> **Problem**
Among the entries below, find the line with "professionals for specific information", then quote it and each following line up to and including the line with "developed and produced", and nothing else.

(The input)

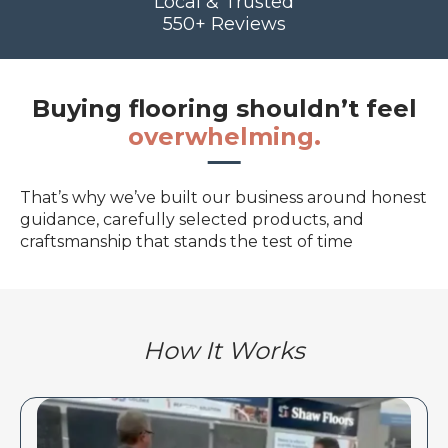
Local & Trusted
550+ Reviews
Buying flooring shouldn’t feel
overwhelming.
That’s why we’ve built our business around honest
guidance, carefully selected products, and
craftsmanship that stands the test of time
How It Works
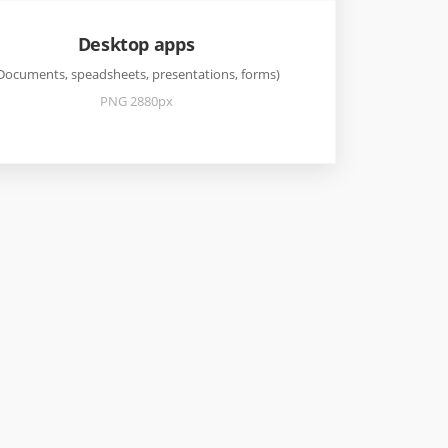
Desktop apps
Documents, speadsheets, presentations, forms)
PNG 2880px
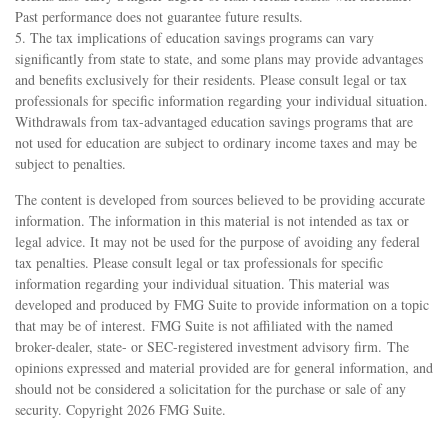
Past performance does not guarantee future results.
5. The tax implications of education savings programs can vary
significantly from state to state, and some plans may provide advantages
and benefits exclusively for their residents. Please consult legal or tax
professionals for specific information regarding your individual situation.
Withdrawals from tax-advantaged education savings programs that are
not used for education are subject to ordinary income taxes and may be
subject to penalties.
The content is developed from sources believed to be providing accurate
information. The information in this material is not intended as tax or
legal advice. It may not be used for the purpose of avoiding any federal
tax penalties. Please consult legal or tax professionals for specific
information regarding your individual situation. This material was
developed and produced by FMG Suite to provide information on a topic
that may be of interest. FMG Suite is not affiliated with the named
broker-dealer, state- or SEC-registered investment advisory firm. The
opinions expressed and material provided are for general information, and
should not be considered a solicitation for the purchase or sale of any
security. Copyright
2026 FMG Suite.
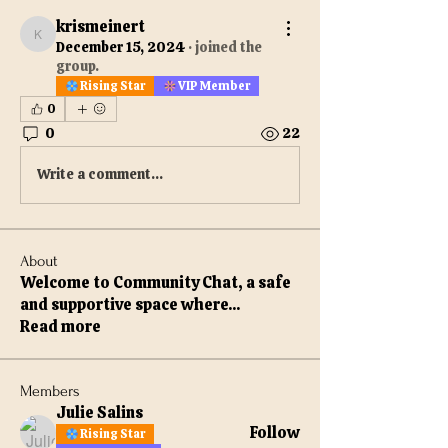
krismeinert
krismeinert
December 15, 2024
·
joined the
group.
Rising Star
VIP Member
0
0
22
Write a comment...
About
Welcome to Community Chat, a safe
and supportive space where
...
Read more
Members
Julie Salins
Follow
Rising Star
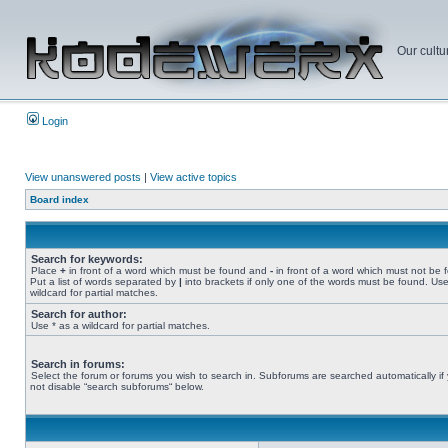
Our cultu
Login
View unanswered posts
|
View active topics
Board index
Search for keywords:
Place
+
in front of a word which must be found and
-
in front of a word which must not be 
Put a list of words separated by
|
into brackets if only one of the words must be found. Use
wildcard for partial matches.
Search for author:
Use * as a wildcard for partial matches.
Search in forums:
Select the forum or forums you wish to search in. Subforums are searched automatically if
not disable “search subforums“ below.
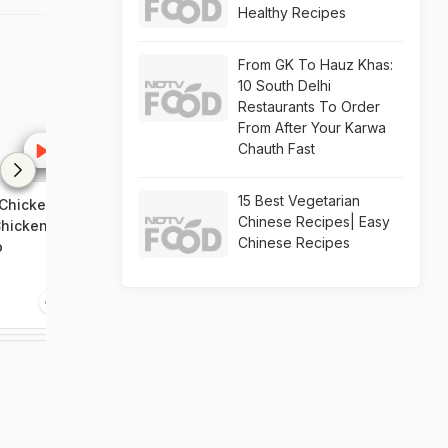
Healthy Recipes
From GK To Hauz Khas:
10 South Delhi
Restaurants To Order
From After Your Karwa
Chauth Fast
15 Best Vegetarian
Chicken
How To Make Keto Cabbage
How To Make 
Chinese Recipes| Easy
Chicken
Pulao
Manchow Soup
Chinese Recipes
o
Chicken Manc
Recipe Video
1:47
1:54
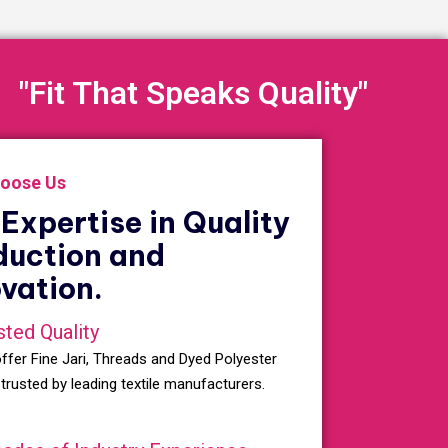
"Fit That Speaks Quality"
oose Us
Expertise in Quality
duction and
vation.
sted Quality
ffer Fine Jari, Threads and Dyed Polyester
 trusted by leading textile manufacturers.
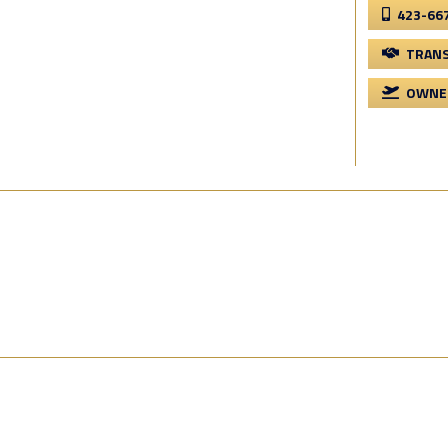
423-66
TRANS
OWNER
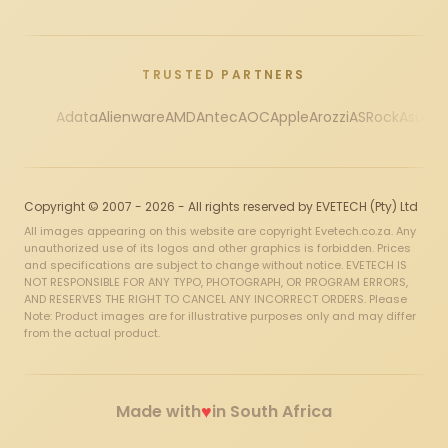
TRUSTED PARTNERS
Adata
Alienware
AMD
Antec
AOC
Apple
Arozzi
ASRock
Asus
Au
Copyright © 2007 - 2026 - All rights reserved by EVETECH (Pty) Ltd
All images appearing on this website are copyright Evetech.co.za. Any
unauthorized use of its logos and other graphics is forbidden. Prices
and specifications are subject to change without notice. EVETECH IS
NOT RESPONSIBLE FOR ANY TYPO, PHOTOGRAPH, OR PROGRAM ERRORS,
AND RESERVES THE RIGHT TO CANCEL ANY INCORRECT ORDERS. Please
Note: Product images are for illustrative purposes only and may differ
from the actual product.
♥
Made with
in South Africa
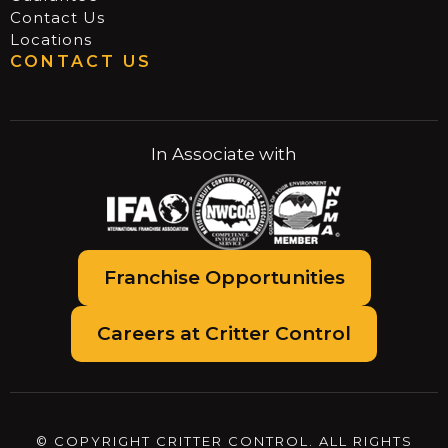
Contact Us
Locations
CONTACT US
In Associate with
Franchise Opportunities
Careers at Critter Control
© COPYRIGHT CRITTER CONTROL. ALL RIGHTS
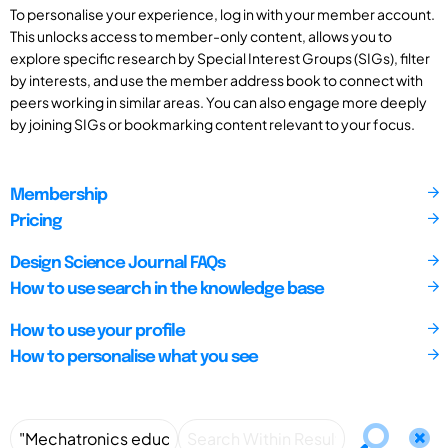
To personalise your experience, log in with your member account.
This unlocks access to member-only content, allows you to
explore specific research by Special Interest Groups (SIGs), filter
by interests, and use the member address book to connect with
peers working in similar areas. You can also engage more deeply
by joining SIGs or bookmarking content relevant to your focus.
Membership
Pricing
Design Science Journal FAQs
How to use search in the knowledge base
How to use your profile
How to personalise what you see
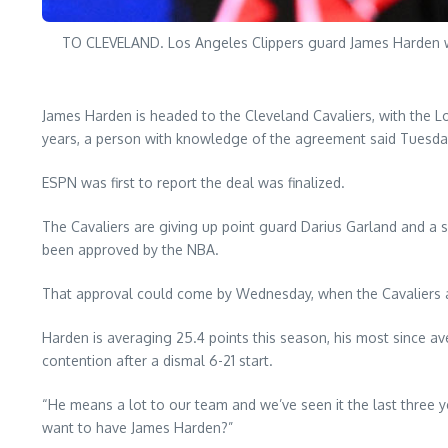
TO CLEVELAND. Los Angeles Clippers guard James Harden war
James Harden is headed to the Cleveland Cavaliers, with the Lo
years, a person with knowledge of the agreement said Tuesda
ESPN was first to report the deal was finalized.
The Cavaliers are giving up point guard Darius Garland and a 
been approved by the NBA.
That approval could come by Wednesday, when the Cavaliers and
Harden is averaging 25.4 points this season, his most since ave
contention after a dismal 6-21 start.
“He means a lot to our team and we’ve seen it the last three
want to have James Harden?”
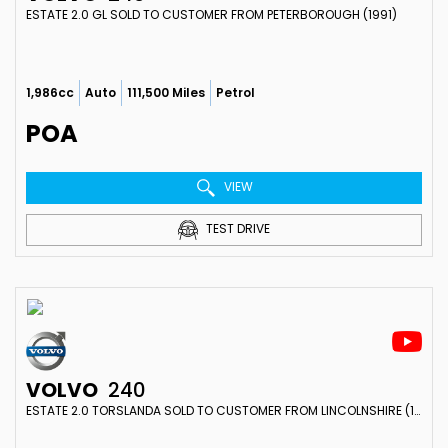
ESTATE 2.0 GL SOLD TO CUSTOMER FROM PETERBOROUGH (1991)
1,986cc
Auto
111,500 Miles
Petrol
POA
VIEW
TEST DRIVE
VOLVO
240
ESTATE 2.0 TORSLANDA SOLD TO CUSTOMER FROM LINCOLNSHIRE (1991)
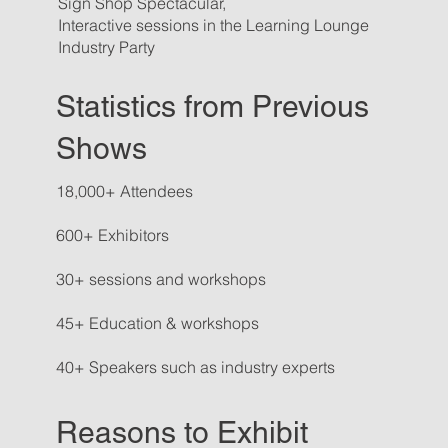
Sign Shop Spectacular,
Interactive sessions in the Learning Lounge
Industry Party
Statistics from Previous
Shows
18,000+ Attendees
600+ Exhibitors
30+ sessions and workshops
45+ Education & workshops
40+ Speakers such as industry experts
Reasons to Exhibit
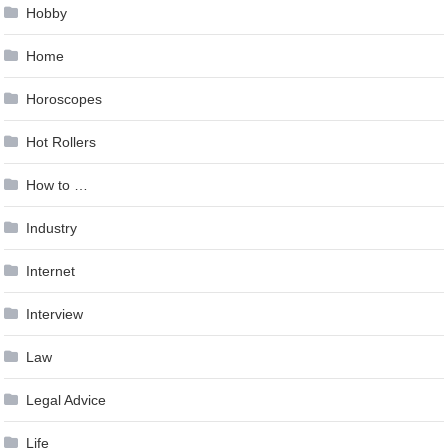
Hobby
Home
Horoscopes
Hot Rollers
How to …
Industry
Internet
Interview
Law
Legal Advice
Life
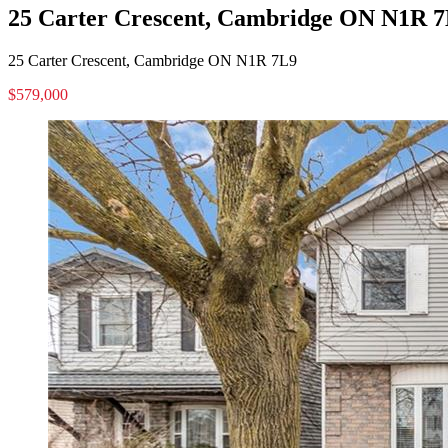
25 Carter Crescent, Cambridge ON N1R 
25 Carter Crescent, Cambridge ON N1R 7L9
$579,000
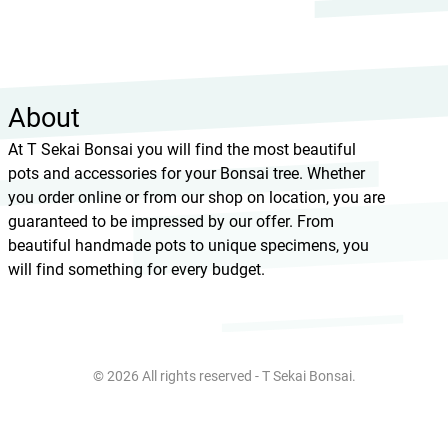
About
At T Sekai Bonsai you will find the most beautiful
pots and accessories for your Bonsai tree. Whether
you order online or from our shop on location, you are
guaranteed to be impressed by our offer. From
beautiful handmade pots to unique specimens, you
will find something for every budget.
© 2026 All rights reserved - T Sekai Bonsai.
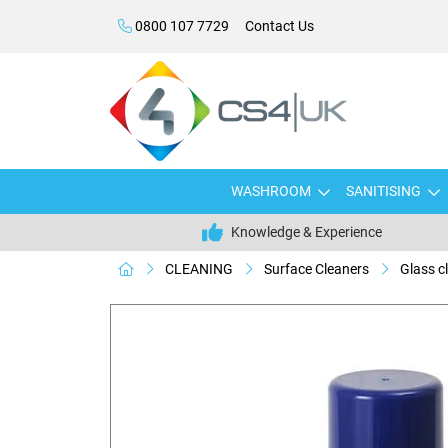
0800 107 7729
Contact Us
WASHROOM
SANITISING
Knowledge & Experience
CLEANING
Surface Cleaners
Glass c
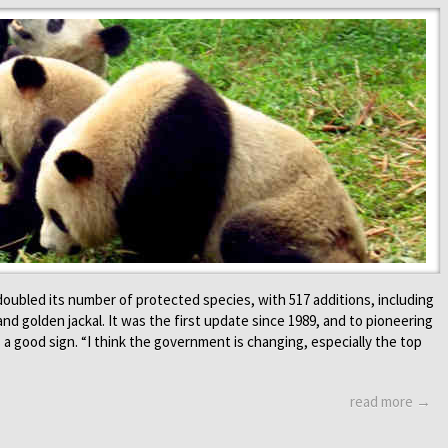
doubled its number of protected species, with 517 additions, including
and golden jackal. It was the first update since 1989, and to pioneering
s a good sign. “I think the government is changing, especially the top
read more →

(End The input)

> **Answer space**
professionals for specific information regarding your individual situation.
Withdrawals from tax-advantaged education savings programs that are
not used for education are subject to ordinary income taxes and may be
subject to penalties.
The content is developed from sources believed to be providing accurate
information. The information in this material is not intended as tax or
legal advice. It may not be used for the purpose of avoiding any federal
tax penalties. Please consult legal or tax professionals for specific
information regarding your individual situation. This material was
developed and produced by FMG Suite to provide information on a topic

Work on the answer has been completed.